Odds of winning: One in 292.2 million.
On Wednesday night, one person may be the lucky winner of over $450 million. That is, if they have a Powerball lottery ticket and can beat odds of one in 292.2 million.
The drawing is for the largest lottery prize in almost a year, the Associated Press reported. It takes place at 10:59 p.m. Eastern Time, according to Marketwatch, citing the Multi-State Lottery Association.
Last February, a Powerball jackpot climbed to $564.1 million, which was won by players from North Carolina, Texas, and Puerto Rico. The largest Powerball prize came in May 2013 and was won by a woman in Florida who claimed $590.5 million.
The AP reported that the $450 million Powerball jackpot would be the sixth-largest ever in North America. But it could grow to be even bigger if no one is deemed a winner on Wednesday night. The record? A $656 million Mega Millions win in March 2012, according to the publication.
Interestingly, if a single person won the $450 million and elected to receive the money at once, there would be a $275.4 million payout before taxes and a $198,288,000 haul after taxes, for a hypothetical winner living in New Jersey. Otherwise, the same N.J. resident could collect the cash over 29 years at the $450 million figure, called an annuity; after taxes, the winner would receive $324,000,001. Click here for a state-by-state breakdown of the average amounts a jackpot winner would receive for a lump sum vs. an annuity.
Taking the lump sum payout could prove to be the better bargain, according to CBS, noting that taxes may increase in future years.
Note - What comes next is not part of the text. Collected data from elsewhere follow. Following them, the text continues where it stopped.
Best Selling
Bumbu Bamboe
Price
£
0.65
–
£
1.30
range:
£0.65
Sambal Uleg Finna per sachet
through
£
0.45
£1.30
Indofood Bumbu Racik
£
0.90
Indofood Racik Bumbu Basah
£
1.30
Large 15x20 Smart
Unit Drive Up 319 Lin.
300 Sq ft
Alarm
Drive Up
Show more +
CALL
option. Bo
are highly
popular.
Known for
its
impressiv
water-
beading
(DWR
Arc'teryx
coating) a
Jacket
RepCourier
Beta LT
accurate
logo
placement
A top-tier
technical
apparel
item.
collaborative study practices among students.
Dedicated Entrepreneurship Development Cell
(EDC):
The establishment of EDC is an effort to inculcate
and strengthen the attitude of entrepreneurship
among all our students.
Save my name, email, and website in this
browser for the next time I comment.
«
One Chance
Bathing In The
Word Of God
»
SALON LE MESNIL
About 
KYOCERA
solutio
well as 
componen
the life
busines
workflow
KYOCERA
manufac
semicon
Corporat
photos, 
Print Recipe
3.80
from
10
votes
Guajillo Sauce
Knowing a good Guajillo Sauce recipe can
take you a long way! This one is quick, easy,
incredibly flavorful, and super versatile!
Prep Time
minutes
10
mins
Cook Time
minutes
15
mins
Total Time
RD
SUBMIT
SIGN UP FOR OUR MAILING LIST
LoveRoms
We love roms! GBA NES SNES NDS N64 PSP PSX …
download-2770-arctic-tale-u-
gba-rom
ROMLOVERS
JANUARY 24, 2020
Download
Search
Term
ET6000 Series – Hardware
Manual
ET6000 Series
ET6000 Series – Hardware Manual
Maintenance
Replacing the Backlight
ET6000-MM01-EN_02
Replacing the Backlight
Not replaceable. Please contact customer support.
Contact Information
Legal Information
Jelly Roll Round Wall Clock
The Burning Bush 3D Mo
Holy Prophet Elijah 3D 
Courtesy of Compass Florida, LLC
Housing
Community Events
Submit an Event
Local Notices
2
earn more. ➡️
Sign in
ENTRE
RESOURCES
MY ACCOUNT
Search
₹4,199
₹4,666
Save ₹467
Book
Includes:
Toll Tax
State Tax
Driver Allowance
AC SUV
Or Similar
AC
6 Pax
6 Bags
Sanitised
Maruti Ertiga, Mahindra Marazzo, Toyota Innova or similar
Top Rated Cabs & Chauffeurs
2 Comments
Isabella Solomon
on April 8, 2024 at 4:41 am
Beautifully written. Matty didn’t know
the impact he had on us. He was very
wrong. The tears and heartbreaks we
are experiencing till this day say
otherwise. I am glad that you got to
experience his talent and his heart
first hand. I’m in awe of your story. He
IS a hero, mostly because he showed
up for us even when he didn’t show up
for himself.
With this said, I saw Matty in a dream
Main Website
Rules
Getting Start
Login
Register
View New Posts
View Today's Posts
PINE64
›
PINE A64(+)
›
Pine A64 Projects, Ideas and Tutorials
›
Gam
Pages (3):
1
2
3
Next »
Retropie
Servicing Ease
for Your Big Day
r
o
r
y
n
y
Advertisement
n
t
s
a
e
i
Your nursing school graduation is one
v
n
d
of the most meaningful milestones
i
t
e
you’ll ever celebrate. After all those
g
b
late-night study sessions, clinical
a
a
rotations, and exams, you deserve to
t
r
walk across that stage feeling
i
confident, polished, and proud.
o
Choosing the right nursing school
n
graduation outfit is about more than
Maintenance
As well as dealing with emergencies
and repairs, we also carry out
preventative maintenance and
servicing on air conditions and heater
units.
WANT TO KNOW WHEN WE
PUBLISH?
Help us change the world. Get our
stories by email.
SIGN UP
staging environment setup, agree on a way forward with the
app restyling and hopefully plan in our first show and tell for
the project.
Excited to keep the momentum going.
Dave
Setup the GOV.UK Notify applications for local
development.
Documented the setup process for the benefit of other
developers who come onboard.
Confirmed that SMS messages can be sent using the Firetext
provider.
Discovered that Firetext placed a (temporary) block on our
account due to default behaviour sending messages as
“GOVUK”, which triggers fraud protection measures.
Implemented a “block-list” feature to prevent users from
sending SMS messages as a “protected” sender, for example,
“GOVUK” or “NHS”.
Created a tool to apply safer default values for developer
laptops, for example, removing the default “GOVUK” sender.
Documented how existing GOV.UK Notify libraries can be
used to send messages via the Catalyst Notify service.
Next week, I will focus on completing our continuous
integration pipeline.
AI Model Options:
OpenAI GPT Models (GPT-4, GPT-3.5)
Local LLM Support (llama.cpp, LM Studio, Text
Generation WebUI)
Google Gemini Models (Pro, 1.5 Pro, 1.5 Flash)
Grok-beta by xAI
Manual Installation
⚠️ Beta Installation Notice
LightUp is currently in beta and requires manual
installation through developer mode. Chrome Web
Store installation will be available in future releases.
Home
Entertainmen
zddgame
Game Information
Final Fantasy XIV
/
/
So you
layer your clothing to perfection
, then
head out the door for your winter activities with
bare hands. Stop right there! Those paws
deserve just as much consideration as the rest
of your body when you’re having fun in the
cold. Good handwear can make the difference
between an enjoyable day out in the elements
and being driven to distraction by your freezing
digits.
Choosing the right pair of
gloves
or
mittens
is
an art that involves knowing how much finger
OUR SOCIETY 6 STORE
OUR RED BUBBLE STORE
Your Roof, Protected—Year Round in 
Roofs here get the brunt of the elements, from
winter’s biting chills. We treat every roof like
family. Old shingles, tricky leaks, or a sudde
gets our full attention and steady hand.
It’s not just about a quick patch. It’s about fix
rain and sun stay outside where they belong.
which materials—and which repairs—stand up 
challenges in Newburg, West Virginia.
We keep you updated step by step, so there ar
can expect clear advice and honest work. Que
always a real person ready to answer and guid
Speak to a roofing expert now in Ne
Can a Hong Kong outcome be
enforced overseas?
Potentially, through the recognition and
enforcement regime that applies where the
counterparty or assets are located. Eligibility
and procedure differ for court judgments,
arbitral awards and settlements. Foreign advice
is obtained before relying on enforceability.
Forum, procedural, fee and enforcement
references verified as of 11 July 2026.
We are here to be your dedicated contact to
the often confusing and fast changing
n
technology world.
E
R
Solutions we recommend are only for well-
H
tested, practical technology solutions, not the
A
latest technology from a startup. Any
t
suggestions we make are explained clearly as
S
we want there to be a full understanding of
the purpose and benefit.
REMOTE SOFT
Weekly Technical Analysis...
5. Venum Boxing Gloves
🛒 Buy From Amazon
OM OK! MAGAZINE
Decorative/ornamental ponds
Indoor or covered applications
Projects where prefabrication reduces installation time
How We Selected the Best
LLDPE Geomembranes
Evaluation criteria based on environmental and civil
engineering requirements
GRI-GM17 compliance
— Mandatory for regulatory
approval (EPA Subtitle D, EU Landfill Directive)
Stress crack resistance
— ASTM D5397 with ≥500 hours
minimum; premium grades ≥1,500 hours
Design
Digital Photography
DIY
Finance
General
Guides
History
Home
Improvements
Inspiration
Also, the person collecting the annual payments could pass away at some point during the period. Additionally, annuity payments start out smaller and get larger over the years, according to the Powerball website. It breaks down the figures per year for those curious about how much they’d make by selecting that option: the first year, the winner can expect a payment of $4,876,665 after taxes, based on a New Jersey resident.
In October, Fortune reported that the Illinois lottery wouldn’t pay winners until a budget was decided for the state.